When she finished speaking, I lurched into her arms, anxious for forgiveness. She wrapped her arms around me tightly, and as she kissed my head over and over, I knew how much I’d scared her. When she finally relaxed her arms, I held on to her, loathe to let her go—but she didn’t make me. She smelled so good, like a mix of fried food and Paris Hilton perfume that she’d received as a Secret Santa gift the year before and had worn every day since. For the first time in almost a year, I wasn’t secretly embarrassed that she was wearing a perfume made for teenage girls. She smelled like home, and she didn’t let go of me until I was ready.

After she was gone, I ate dinner and got ready for bed. I was a little afraid of what my dad would be like the next day, but he was usually gone before I got up for school, so I knew he’d have an entire day to cool down before I saw him again. He never stayed mad for very long, so I was confident that by the time he was home from work, we’d be back to normal.

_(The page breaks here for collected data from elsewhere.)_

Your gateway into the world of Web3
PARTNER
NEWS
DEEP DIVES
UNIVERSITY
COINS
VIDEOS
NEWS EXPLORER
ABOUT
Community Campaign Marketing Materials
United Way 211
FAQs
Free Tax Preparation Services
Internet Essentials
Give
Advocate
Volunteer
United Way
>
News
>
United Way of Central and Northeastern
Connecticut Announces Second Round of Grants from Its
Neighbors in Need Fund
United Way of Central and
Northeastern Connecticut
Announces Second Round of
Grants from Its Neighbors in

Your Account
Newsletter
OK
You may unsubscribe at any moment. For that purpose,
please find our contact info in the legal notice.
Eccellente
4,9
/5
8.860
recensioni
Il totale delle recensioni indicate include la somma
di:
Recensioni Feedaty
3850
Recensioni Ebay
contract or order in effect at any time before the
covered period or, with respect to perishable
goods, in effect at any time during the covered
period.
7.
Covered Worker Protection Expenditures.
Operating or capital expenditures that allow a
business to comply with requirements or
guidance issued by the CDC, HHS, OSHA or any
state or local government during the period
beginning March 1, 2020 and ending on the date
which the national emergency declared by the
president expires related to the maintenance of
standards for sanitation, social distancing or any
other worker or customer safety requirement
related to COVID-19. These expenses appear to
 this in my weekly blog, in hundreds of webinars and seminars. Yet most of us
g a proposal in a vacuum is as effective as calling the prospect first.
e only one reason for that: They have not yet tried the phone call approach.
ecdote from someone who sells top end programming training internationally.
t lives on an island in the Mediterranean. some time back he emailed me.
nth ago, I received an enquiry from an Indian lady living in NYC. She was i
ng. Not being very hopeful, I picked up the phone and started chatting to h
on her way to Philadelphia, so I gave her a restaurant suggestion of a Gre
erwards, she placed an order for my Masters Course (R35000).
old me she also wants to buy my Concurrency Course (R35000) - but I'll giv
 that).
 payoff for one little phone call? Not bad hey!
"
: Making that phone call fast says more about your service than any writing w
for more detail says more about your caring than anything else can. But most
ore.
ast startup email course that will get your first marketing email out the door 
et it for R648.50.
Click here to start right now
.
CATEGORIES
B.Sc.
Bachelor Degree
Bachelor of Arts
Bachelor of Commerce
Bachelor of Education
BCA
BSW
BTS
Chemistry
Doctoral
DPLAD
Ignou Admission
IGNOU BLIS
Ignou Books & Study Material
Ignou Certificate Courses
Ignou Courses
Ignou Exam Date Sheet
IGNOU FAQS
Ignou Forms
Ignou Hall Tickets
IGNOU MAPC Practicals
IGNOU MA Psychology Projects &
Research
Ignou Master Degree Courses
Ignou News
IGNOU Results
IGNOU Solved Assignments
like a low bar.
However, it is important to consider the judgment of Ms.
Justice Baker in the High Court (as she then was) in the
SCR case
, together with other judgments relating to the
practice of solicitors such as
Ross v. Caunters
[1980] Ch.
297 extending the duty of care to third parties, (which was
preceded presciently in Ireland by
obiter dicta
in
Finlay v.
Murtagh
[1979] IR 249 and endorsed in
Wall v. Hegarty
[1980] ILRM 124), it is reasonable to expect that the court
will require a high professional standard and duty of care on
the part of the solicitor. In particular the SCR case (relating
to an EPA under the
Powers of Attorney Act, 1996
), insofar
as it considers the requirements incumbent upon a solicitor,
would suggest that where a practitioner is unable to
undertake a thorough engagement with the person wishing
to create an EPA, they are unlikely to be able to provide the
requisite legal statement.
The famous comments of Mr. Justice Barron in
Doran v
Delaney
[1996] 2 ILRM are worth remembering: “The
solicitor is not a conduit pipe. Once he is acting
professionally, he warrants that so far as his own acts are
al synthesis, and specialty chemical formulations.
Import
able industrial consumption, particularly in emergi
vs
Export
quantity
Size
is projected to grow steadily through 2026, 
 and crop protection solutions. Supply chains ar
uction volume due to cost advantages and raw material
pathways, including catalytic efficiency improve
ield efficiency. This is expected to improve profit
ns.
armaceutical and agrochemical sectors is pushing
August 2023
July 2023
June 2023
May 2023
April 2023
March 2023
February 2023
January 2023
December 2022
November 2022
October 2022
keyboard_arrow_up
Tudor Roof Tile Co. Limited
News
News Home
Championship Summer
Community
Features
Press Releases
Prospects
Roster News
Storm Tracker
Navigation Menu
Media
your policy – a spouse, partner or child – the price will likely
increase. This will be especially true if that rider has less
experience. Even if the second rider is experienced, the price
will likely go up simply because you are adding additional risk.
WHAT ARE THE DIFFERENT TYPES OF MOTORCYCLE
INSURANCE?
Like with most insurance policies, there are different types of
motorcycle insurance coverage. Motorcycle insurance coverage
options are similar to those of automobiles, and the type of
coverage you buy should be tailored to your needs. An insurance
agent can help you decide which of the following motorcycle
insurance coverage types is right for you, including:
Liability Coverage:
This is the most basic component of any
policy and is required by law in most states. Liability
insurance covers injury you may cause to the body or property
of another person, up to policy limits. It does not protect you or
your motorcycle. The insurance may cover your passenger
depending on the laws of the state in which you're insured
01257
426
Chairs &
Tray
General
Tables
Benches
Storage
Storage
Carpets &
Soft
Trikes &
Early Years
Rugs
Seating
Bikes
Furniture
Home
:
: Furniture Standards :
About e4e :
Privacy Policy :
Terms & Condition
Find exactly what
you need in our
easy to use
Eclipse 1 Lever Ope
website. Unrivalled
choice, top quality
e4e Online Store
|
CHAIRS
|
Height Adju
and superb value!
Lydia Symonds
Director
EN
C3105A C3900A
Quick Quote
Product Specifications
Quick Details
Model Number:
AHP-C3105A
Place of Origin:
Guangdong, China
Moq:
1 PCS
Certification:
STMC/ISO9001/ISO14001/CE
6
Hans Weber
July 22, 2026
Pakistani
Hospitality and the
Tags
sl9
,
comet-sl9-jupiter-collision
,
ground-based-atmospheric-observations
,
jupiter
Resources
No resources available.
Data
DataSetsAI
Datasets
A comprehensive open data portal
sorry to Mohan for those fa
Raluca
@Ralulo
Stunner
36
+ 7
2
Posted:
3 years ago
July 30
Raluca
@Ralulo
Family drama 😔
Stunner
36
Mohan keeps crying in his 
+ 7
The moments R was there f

If I’d known what would happen, I would’ve acted differently. I wouldn’t have relaxed in the shower. I wouldn’t have taken the time to shave my legs or paint my toenails. I wouldn’t have let him stay mad or let things go unsaid between us.

I would have marched downstairs and made things right with him, and then I would’ve curled up next to him on the couch like I had as a little girl—content to watch boring television just so I could spend time with him.

But I didn’t—and I had to live with that.